**Instructions for the task:** Every entry should be reproduced word for word.

**Data shown:**
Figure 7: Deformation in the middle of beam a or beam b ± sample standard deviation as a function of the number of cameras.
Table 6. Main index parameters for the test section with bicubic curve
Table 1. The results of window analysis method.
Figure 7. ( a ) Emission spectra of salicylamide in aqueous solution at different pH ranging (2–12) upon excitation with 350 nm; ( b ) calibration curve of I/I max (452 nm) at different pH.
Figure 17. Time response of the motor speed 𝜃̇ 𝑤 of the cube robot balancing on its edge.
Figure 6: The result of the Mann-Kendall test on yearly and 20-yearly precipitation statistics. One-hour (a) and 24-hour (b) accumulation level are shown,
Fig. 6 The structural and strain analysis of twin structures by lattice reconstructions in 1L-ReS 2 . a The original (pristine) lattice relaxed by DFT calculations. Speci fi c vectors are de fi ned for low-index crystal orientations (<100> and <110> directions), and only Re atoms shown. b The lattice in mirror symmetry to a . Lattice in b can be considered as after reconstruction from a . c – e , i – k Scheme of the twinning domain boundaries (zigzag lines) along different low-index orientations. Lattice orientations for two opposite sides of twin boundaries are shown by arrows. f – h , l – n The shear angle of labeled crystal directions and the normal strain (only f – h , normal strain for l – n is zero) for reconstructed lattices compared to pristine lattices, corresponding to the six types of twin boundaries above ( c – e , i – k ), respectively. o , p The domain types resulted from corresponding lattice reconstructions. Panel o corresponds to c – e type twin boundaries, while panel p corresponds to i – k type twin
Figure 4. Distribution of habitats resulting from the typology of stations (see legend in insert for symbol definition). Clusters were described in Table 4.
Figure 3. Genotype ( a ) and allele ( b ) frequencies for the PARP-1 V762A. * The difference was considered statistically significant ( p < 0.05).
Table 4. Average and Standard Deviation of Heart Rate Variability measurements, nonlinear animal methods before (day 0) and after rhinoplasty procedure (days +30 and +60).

**Your response:**
Figure 7: Deformation in the middle of beam a or beam b ± sample standard deviation as a function of the number of cameras.
Table 6. Main index parameters for the test section with bicubic curve
Table 1. The results of window analysis method.
Figure 7. ( a ) Emission spectra of salicylamide in aqueous solution at different pH ranging (2–12) upon excitation with 350 nm; ( b ) calibration curve of I/I max (452 nm) at different pH.
Figure 17. Time response of the motor speed 𝜃̇ 𝑤 of the cube robot balancing on its edge.
Figure 6: The result of the Mann-Kendall test on yearly and 20-yearly precipitation statistics. One-hour (a) and 24-hour (b) accumulation level are shown,
Fig. 6 The structural and strain analysis of twin structures by lattice reconstructions in 1L-ReS 2 . a The original (pristine) lattice relaxed by DFT calculations. Speci fi c vectors are de fi ned for low-index crystal orientations (<100> and <110> directions), and only Re atoms shown. b The lattice in mirror symmetry to a . Lattice in b can be considered as after reconstruction from a . c – e , i – k Scheme of the twinning domain boundaries (zigzag lines) along different low-index orientations. Lattice orientations for two opposite sides of twin boundaries are shown by arrows. f – h , l – n The shear angle of labeled crystal directions and the normal strain (only f – h , normal strain for l – n is zero) for reconstructed lattices compared to pristine lattices, corresponding to the six types of twin boundaries above ( c – e , i – k ), respectively. o , p The domain types resulted from corresponding lattice reconstructions. Panel o corresponds to c – e type twin boundaries, while panel p corresponds to i – k type twin
Figure 4. Distribution of habitats resulting from the typology of stations (see legend in insert for symbol definition). Clusters were described in Table 4.
Figure 3. Genotype ( a ) and allele ( b ) frequencies for the PARP-1 V762A. * The difference was considered statistically significant ( p < 0.05).
Table 4. Average and Standard Deviation of Heart Rate Variability measurements, nonlinear animal methods before (day 0) and after rhinoplasty procedure (days +30 and +60).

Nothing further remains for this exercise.